Reduce long-term vacancy and return troubled properties back to productive use.
Owners of long-term vacant properties
Funding costs are shared between the municipality and the South Suburban Land Bank and Development Authority (SSLBDA).
9 properties have been deeded to the SSLBDA through abandonment petitions. Though it requires more investment up front, the acquisition of properties struggling with long-term vacancy will provide long-term benefits and cost savings for the Village and its residents.
- Collecting property information and maintaining records is critical when needing to prove that a property is abandoned.
- Assigning the Land Bank to be the deed holder allowed the Village to transfer liability to an entity that was better able to manage it.
- Having a clear end user in mind is critical.
The Village of Lansing currently has about 150 vacant single-family homes. Though its vacancy rate—between 1 and 1.5 percent—is lower than many other distressed suburban communities in the region, Lansing is no stranger to the destabilizing effects vacant property can have on a community’s well-being. The Village spends thousands of dollars maintaining these properties every year, and spends a considerable amount of resources tracking down owners and holding them accountable. In collaboration with SSLBDA and the Village attorney, building and planning staff have been using a petition process known as abandonment petitions to gain control of vacant properties, reduce strain on municipal resources, and attract investment.
How it works
The Village looked at a number of different criteria to determine which properties they would pursue. Since Lansing takes an aggressive approach to maintaining vacant and abandoned properties, building department staff were already collecting and tracking property information such as duration of vacancy, the amount of debt a property had, and why property owners owed money to the Village. Armed with this information, Lansing officials selected 11 properties that were causing persistent maintenance challenges, and decided to file abandonment petitions to gain control of the properties.

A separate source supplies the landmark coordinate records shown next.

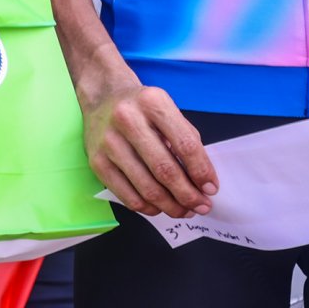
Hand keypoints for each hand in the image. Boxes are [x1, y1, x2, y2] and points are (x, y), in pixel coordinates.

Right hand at [79, 61, 217, 217]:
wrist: (103, 97)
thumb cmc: (143, 109)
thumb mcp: (168, 112)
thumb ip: (186, 141)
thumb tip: (202, 183)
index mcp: (152, 103)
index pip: (185, 144)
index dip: (202, 172)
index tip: (212, 189)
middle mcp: (127, 119)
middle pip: (165, 169)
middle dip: (188, 195)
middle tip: (201, 206)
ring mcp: (108, 142)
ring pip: (146, 187)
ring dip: (170, 206)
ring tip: (184, 211)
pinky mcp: (96, 161)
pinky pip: (126, 195)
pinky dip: (147, 208)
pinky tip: (159, 208)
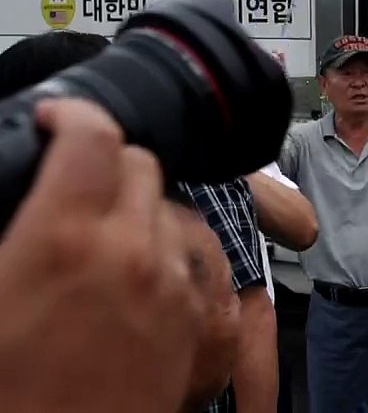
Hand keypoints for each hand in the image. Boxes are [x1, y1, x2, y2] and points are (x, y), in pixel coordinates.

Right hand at [0, 99, 201, 412]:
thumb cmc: (11, 393)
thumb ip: (12, 233)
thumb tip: (26, 204)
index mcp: (65, 238)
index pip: (93, 139)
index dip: (74, 117)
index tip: (60, 120)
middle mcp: (135, 254)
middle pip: (144, 168)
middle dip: (110, 166)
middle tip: (80, 185)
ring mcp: (179, 291)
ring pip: (182, 214)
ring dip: (150, 213)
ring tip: (113, 238)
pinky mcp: (209, 329)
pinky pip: (213, 265)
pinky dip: (185, 259)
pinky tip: (156, 274)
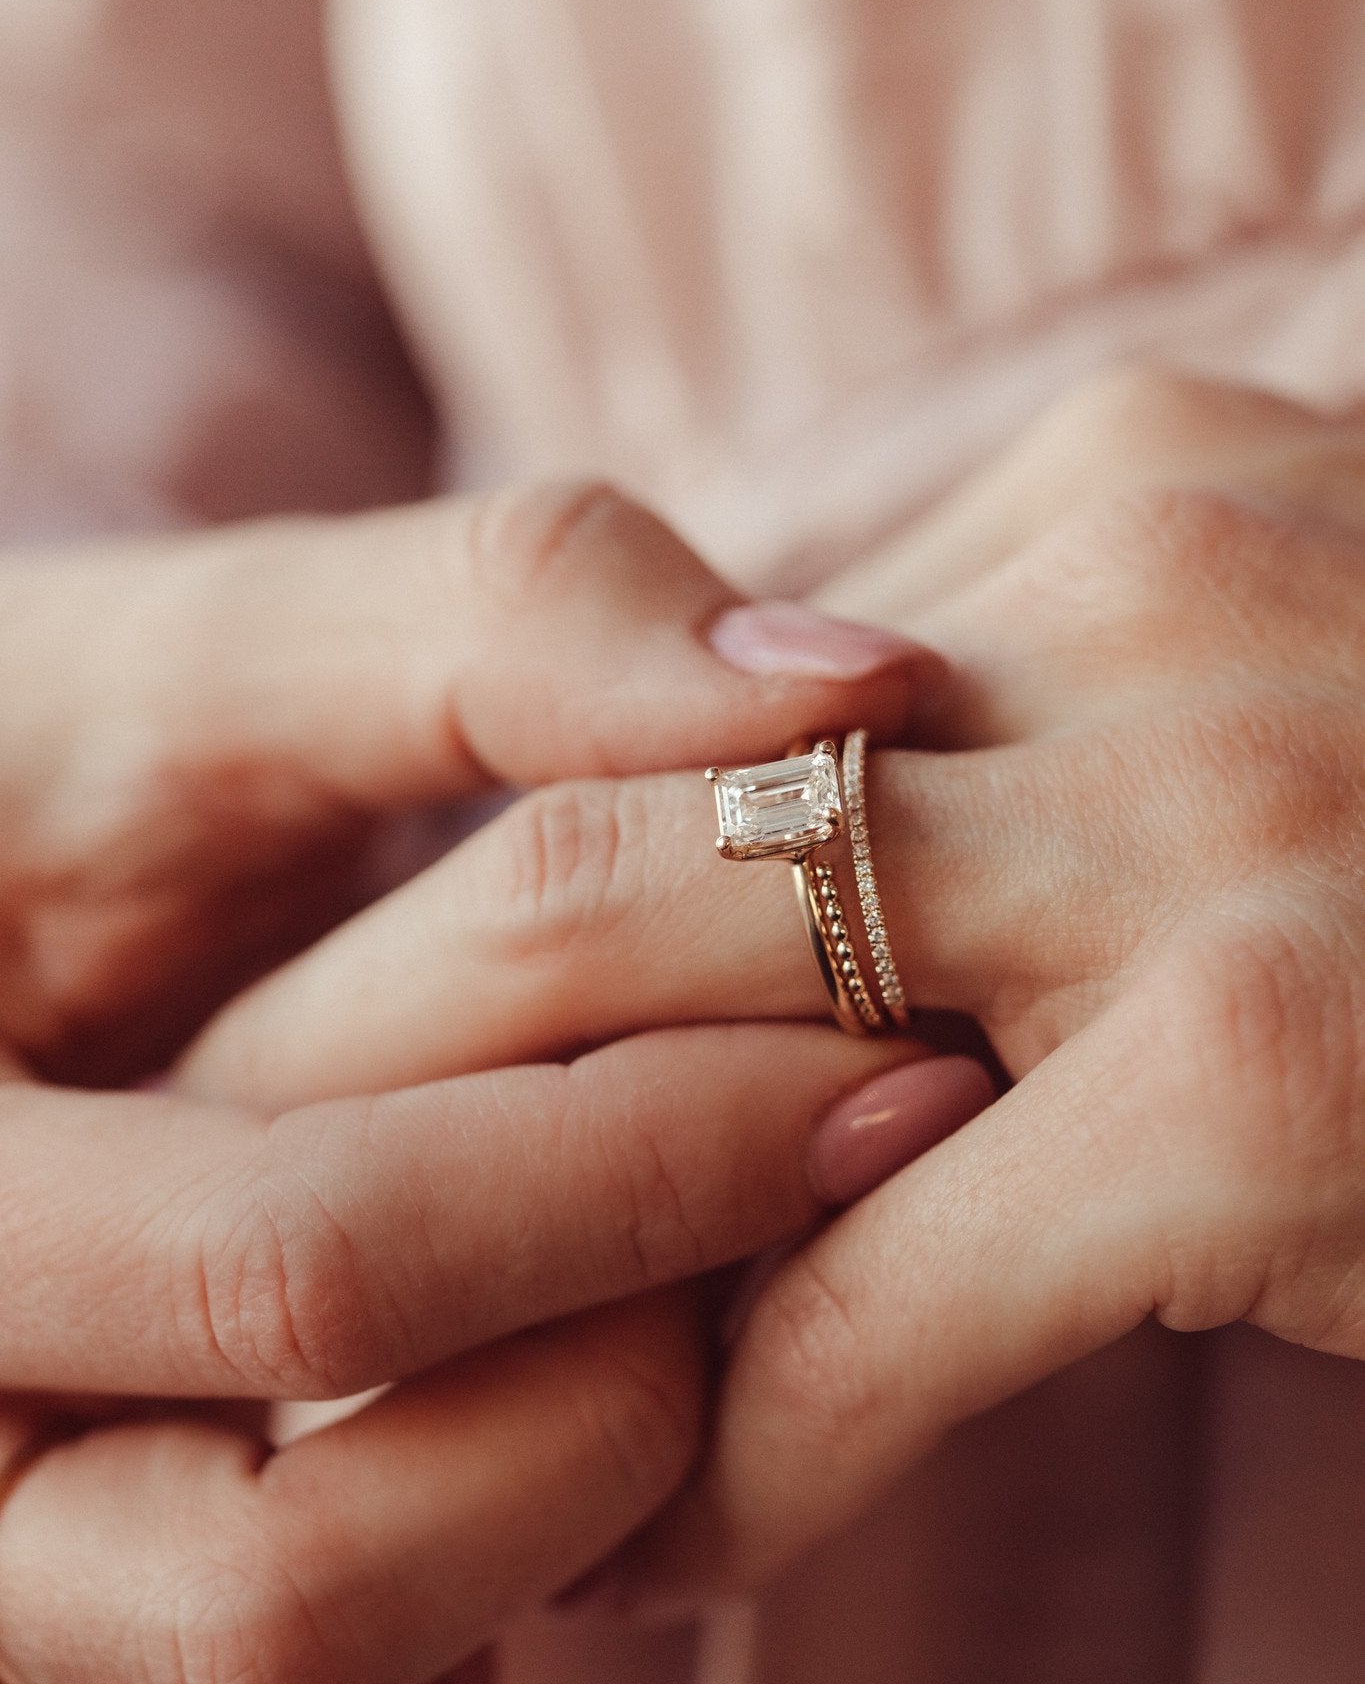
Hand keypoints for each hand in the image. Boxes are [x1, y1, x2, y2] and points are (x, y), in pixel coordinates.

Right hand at [0, 482, 969, 1680]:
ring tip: (731, 1246)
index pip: (299, 1270)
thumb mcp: (187, 663)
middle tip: (838, 1177)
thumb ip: (486, 626)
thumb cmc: (24, 760)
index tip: (880, 1065)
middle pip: (299, 1576)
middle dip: (636, 1375)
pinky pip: (345, 1623)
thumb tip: (851, 689)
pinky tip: (625, 1309)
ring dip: (589, 1473)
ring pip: (323, 1649)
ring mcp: (19, 1546)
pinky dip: (520, 1503)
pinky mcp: (109, 1565)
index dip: (632, 1170)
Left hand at [188, 372, 1364, 1617]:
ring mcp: (1210, 818)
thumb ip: (1016, 716)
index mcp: (1106, 492)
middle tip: (228, 1196)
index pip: (667, 703)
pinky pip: (882, 1282)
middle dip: (372, 1045)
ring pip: (683, 1038)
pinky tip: (666, 1540)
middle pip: (599, 836)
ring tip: (360, 1384)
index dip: (473, 880)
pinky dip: (745, 1430)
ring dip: (500, 1246)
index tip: (339, 1020)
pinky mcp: (1287, 1068)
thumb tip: (759, 831)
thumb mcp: (1248, 667)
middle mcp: (1129, 598)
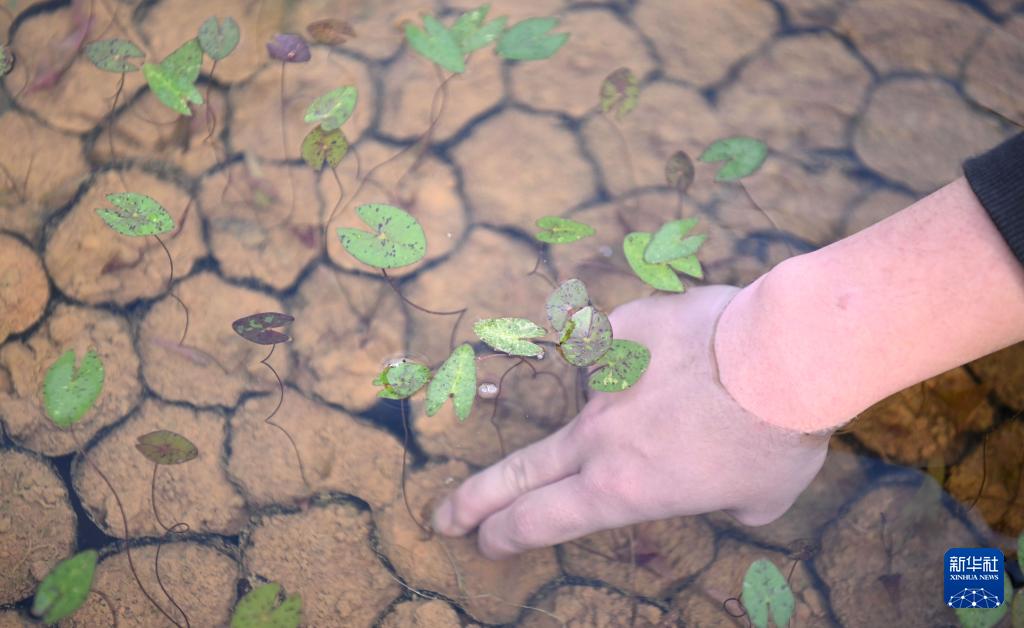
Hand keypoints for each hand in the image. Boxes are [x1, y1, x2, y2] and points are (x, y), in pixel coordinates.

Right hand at [431, 285, 831, 558]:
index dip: (506, 535)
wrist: (781, 356)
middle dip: (475, 500)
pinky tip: (694, 348)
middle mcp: (600, 436)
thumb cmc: (774, 439)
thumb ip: (717, 499)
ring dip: (640, 404)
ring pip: (603, 398)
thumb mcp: (756, 500)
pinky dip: (656, 352)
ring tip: (696, 397)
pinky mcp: (620, 328)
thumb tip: (718, 485)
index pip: (541, 520)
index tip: (485, 541)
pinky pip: (629, 346)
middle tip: (446, 515)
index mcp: (621, 488)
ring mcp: (603, 378)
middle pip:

A property must owe back taxes or water bills in order to qualify as “abandoned.” Using water bills, code enforcement reports, and police reports, the Village determined that there were no responsible parties willing to step forward for the 11 properties they were targeting. All of these properties no longer had a lender involved—either because a property never had a loan or because a lender no longer saw potential in a property—and there were no signs of ownership interest. The Village filed legal notices informing interested parties of the intent to gain control of properties. When the public notice timeframe expired, the Village went to court in order to prove to the judge that the properties were abandoned and that in their current state, were a nuisance to the community. A judicial deed was granted to Lansing for 9 of the 11 properties. One of the properties not deeded to the Village was sold and is currently being fixed up, and the Village is still working with the owner of the other property who came forward after notice was filed.
Even before the abandonment petitions were filed, there was an arrangement between Lansing and the SSLBDA to have the properties deeded to SSLBDA. All partners involved agreed that ceding control of the properties to the SSLBDA would be the best course forward given the Land Bank’s experience managing distressed properties and its existing relationships with potential buyers. The Village and the Land Bank are working together to clean out properties and remedy any unsafe conditions. Since a property’s back taxes are wiped away when a judicial deed is granted, the SSLBDA has a lot more flexibility in selling the properties. Though they have had offers on some of the properties acquired, no end user has taken ownership of any of the properties yet. The Village and the Land Bank are regularly assessing the condition of the market to find the most appropriate buyers.
Lansing is in the process of putting together a second round of abandonment petitions. Scaling up proved to be a cost effective strategy in the first round of petitions. Legal fees and various hard costs associated with pursuing abandonment petitions were more manageable because partners worked with a cluster of properties, allowing processes associated with the abandonment procedure to be streamlined.